Given problem
Switch "phylum" to "division" throughout the lines of all the records below, keeping everything else the same. Omit the pictures from your answer.

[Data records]
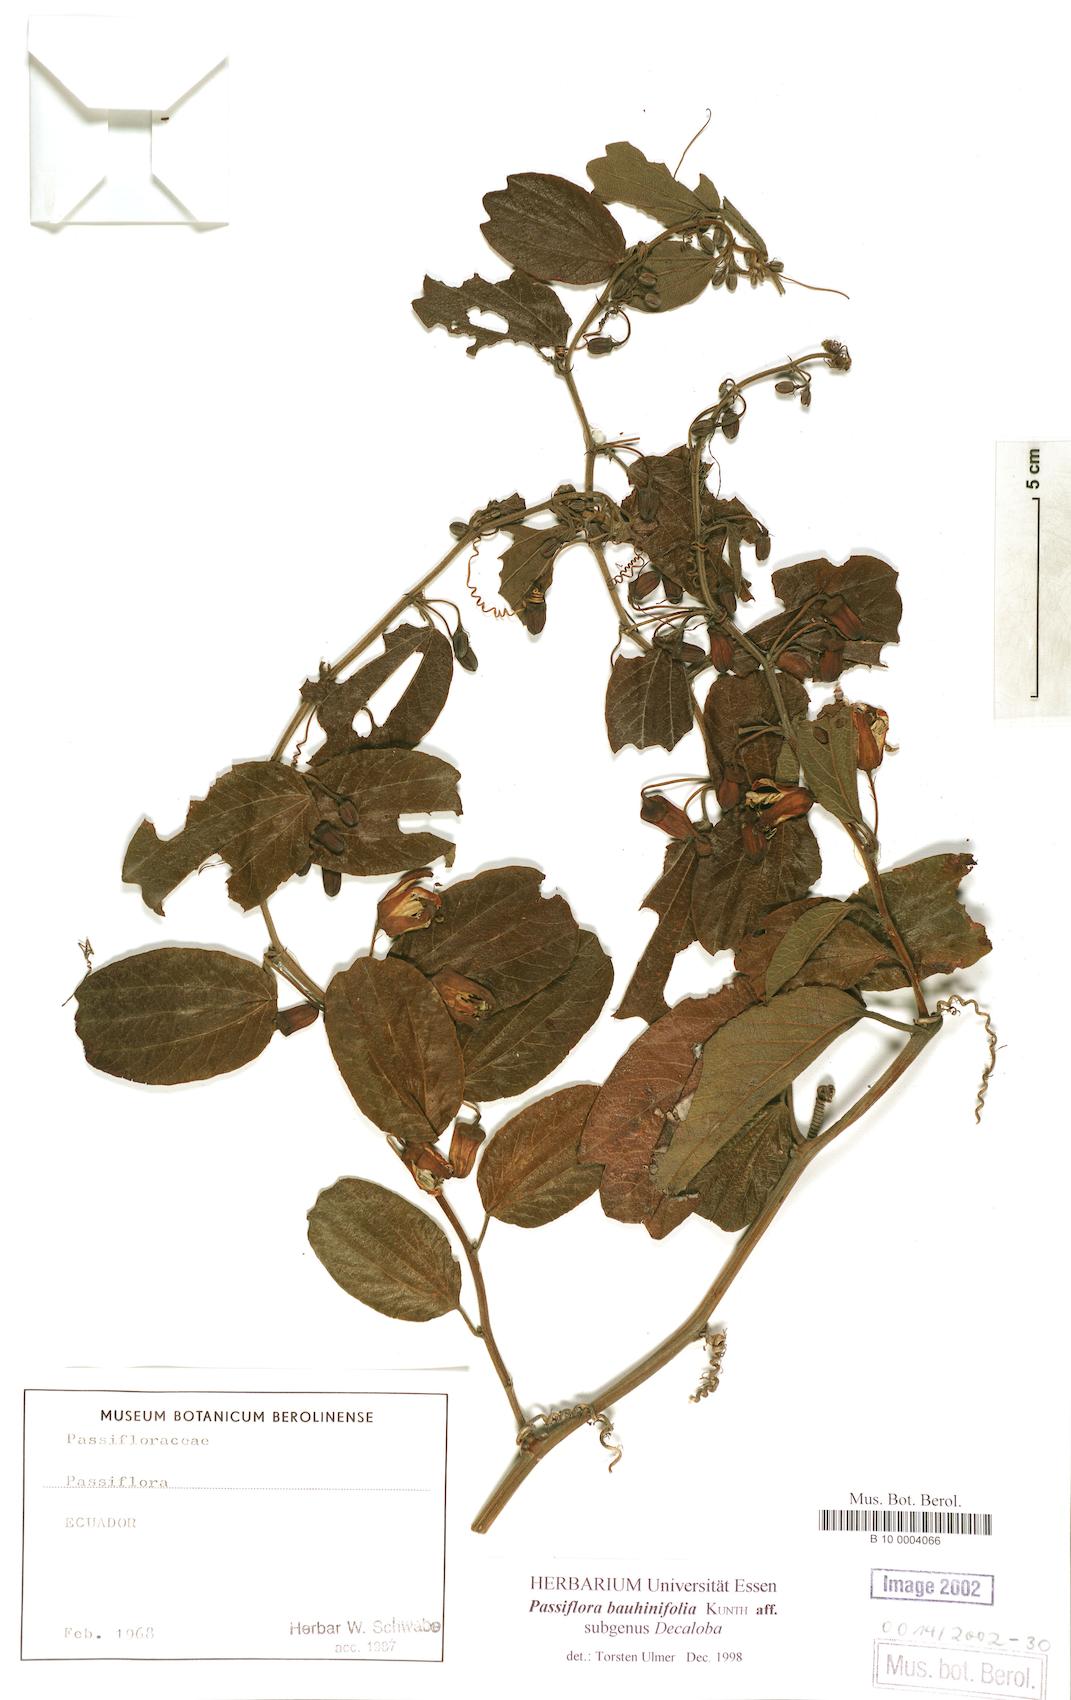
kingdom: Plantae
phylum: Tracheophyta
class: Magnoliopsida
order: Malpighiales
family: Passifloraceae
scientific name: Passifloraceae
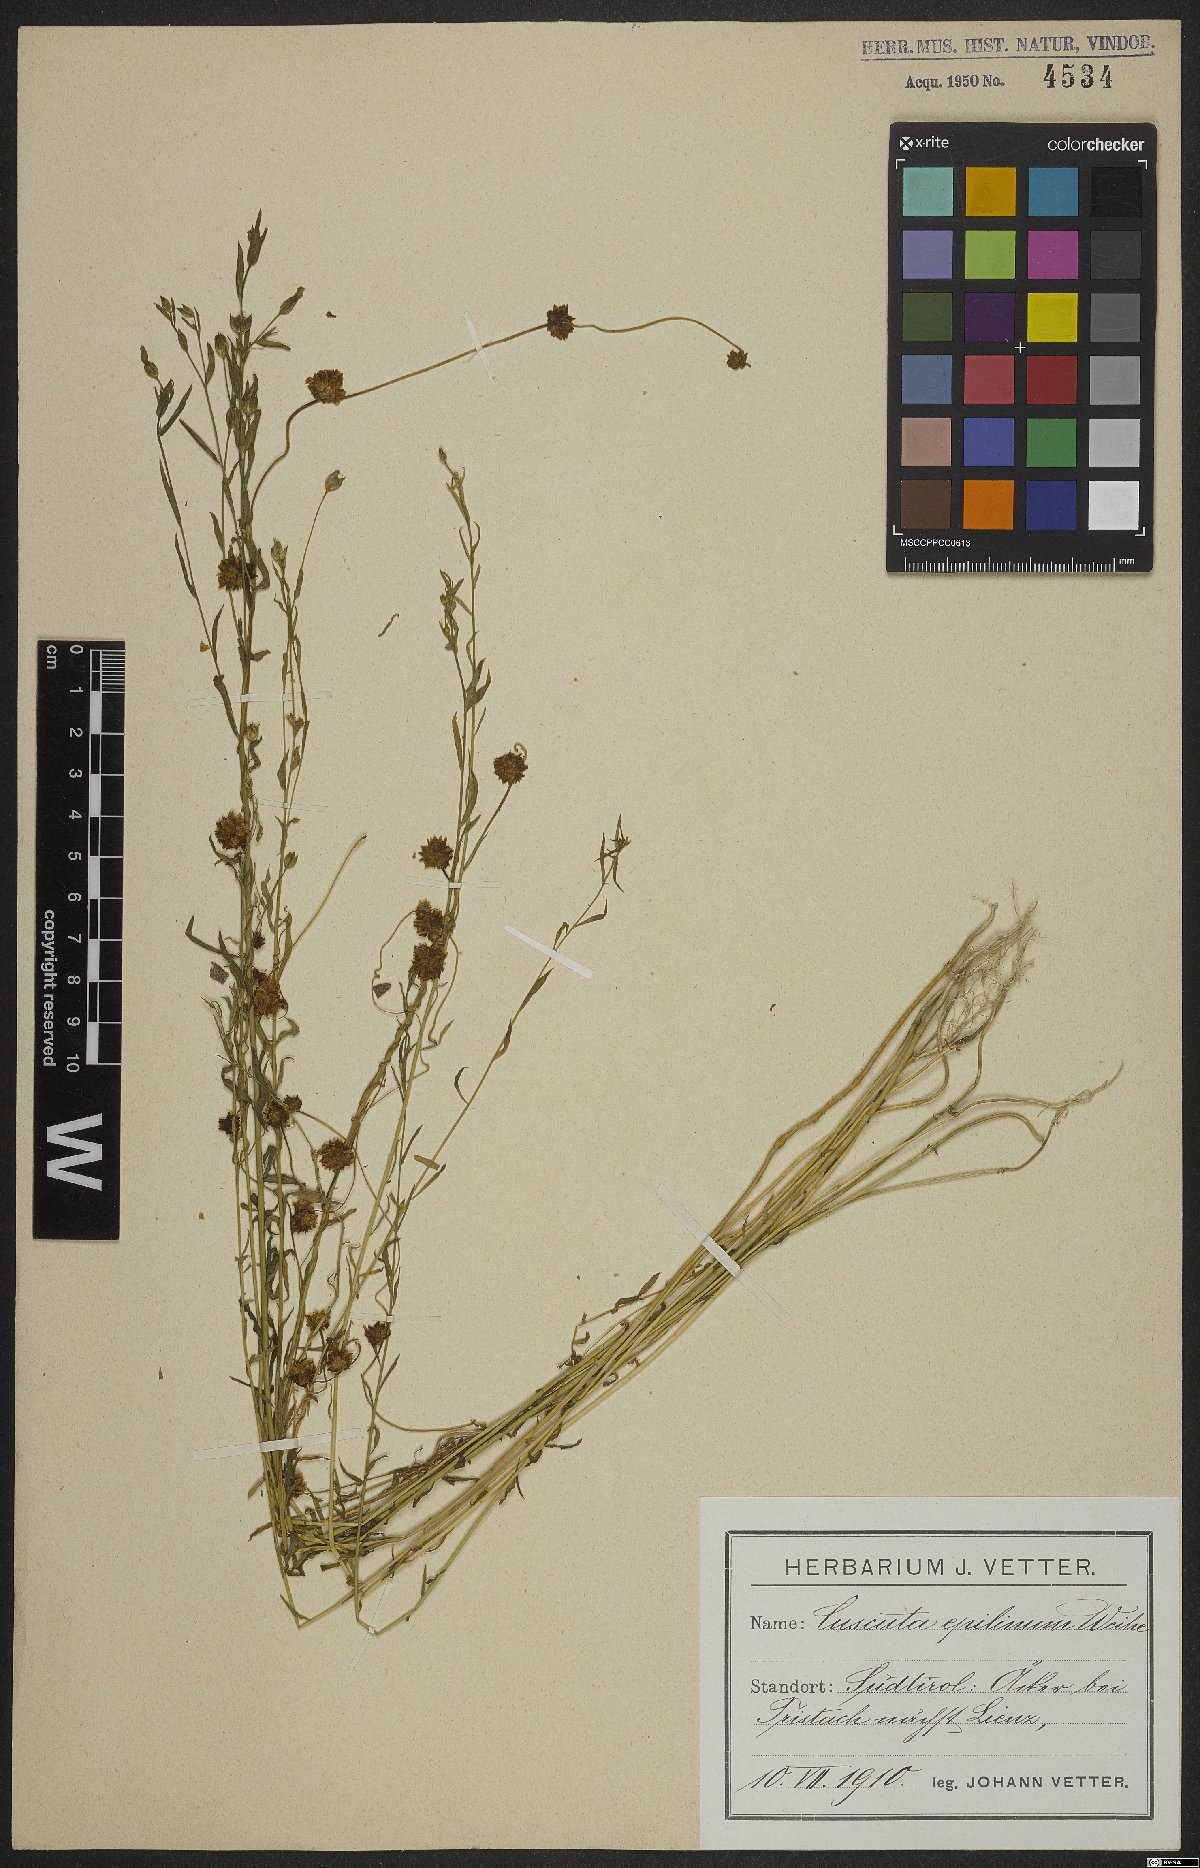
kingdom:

Written response
kingdom: Plantae
division: Tracheophyta
class: Magnoliopsida
order: Malpighiales
family: Passifloraceae
scientific name: Passifloraceae
kingdom:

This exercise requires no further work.